CareCyte proposal for Obama Healthcare Team

Posted by Chauncey on December 30, 2008

We just posted, on the website of the Obama Healthcare Team, an abstract of a proposal to radically improve access, quality, and the cost of healthcare through the introduction of a new kind of healthcare facility.

The abstract and the full proposal are available here.

Many people have helped produce this proposal, through conversations, reviews and comments and re-drafts of our initial ideas. We are grateful for the help. What we are trying to do is something that will take the concentrated efforts and thoughts of a lot of people. Posting the proposal is just the beginning.

We invite your comments to our proposal, and we are interested in any help you may be able to offer us with what we are attempting to do with this proposal and the company CareCyte.

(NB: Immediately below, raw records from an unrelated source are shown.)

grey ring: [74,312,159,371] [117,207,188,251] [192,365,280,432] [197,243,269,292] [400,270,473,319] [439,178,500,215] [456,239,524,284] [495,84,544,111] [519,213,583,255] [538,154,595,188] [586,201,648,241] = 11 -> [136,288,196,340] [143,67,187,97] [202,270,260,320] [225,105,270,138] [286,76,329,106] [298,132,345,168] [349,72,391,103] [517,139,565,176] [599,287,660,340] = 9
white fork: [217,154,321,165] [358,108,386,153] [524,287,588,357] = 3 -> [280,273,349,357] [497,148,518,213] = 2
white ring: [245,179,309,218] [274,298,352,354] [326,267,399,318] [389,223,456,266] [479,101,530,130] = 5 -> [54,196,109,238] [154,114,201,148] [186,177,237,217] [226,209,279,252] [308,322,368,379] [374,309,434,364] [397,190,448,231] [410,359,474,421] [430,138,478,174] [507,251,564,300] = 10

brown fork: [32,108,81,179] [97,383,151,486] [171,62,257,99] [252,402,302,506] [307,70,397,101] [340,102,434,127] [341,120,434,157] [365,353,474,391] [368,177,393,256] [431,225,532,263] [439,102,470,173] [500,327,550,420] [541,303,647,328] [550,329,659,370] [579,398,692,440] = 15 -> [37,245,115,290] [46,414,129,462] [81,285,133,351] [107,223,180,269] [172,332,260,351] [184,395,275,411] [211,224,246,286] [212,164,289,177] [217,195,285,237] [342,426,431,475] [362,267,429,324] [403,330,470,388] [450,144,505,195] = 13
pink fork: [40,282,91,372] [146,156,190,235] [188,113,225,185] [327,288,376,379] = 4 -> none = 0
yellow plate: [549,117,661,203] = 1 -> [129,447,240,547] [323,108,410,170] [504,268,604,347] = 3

We wish you a successful and healthy new year.

To a healthier future for us and for our children!

- the CareCyte team.

Posted in Uncategorized | Leave a Comment »

Coming Soon – First customer!

Posted by Chauncey on December 21, 2008

The first customer for the new CareCyte technology will be a biotechnology laboratory.

Come back soon for more information!

Posted in Uncategorized | 1 Comment »

Welcome to CareCyte!

Posted by Liz Lund on October 21, 2008

CareCyte’s Blog is a place where we can talk with people who are interested in what we are doing, want to share concerns about healthcare quality with us, have stories to share about things done well or badly in healthcare, or just want to say things about what is needed in the world of healthcare.

We see healthcare discussed in the news, in the office and at home. No one, however, has yet to speak about the connection of facilities – their design, construction, or operation – with the fundamentals of healthcare cost and quality. That is where we come in. We have developed a new kind of healthcare service delivery facility that is efficient, affordable, can be delivered in weeks rather than years, less expensive to maintain, and is anti-nosocomial.

We are offering assistance with the design of service delivery. We will help you give the same or better quality care more efficiently and faster.

We challenge the idea that healthcare has to be delivered in the same way it has been since the 19th Century, in service delivery patterns that have been fundamentally unchanged since the 19th century. Why not have healthcare designed for the world we live in?